= Ken Ernst =

American cartoonist (1918–1985)

On February 5, 1947, Ken Ernst chose University of Wisconsin student Ruth Schmitt as the model for a new character in his Mary Worth comic strip.

Kenneth Frederick Ernst (1918 – August 6, 1985) was a US comic book and comic strip artist. He is most notable for his work on the popular and long-running comic strip Mary Worth from 1942 to 1985. With his realistic style, uncommon in those early years, Ernst paved the way for soap opera strips that followed.

==Biography==
===Early years===
Ken Ernst was born in 1918 in Illinois. At the age of 12, he was elected president of the Chicago Chapter of the International Brotherhood of Magicians. Ernst began his working life as a stage magician, but he aimed for a career in art. Using money made performing magic to finance his education, he studied at the Art Institute of Chicago and the Chicago Academy of Fine Arts.

===Comic books===
In 1936, Ernst began his art career during the burgeoning Golden Age of Comic Books. He joined the Harry "A" Chesler comic book production shop, where he contributed to Star Comics and Funny Pages until 1943. He took assignments on numerous titles from Centaur in the late 1930s. Ernst also worked for National Periodical Publications on Larry Steele and at Western Publishing on Buck Jones, Tom Mix and Clyde Beatty. He is credited with the art on back-up stories in the DC Comics flagship title Detective Comics, issues 31–33, 38, and most issues between 39 and 49.
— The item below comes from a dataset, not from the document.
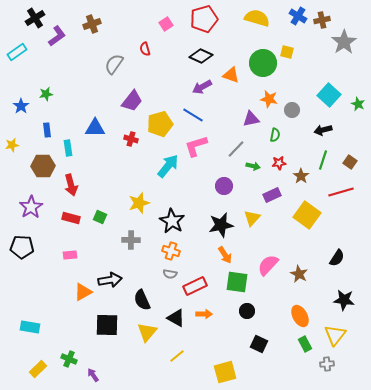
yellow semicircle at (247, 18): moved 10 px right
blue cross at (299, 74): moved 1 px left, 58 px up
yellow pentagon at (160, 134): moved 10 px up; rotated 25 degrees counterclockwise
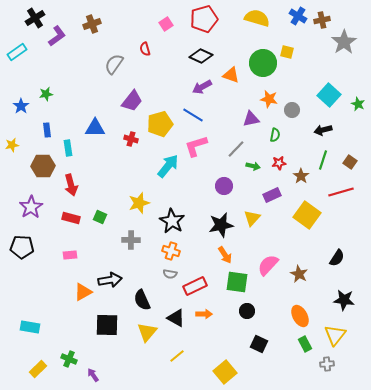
yellow square at (225, 372): rotated 25 degrees counterclockwise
Ernst's artwork appeared in comic books again in the late 1940s and early 1950s in The Green Hornet from Harvey Comics, but the panels were reprints of his Mary Worth.

===Comic strips===
It was in the field of newspaper comics, however, that Ken Ernst became famous. Between 1940 and 1942, he assisted on the daily Don Winslow of the Navy strip. (Another source reports that he "ghosted" that strip).

In 1942, Ernst took over as artist on the King Features Syndicate comic strip Mary Worth, and that strip became his life's work. According to Ernst in a comic-style segment from the January 8, 1949 issue of Collier's ("Mary Worth and Us" by Ken Ernst and Allen Saunders, p. 45), he and writer Allen Saunders replaced the "tear-stained melodrama" of Apple Mary, the strip's previous incarnation, with more "modern material-- stuff that might appear in slick paper fiction." The new approach brought success, as well as a succession of Ernst's gorgeously drawn, but often troubled females into range of Mary's meddling and advice. "I have to grind out a new honey every few weeks, instead of drawing the same face every day for 20 years," Ernst remarked.

Ernst rendered the strip in a realistic style "inspired by that of his mentors Milton Caniff and Noel Sickles." His Mary Worth became a prototype for the "gentle and sophisticated" soap opera strip.

Eminent comic strip historian Coulton Waugh made note of Ernst's "smooth, smart, dressy, modern style." Waugh also admired Ernst's device of drawing a group of characters in a panel without any background and—through clever use of shadow—making the figures appear to leap out of the panel.

==Legacy==
In terms of style, later strips such as Rex Morgan, M.D., Judge Parker, The Heart of Juliet Jones and Apartment 3-G among others are said to have followed Ernst's lead.

The Wisconsin Historical Society possesses some black and white photographs of Ernst sketching female students at the University of Wisconsin on February 5, 1947. Ernst is said to have chosen one of the young women to serve as the model for a new character in Mary Worth. Seven related images were published in the Wisconsin State Journal on February 9, 1947.

Ken Ernst illustrated the Mary Worth strip until the time of his death. He died August 6, 1985, of a heart attack, while visiting his son in Salem, Oregon.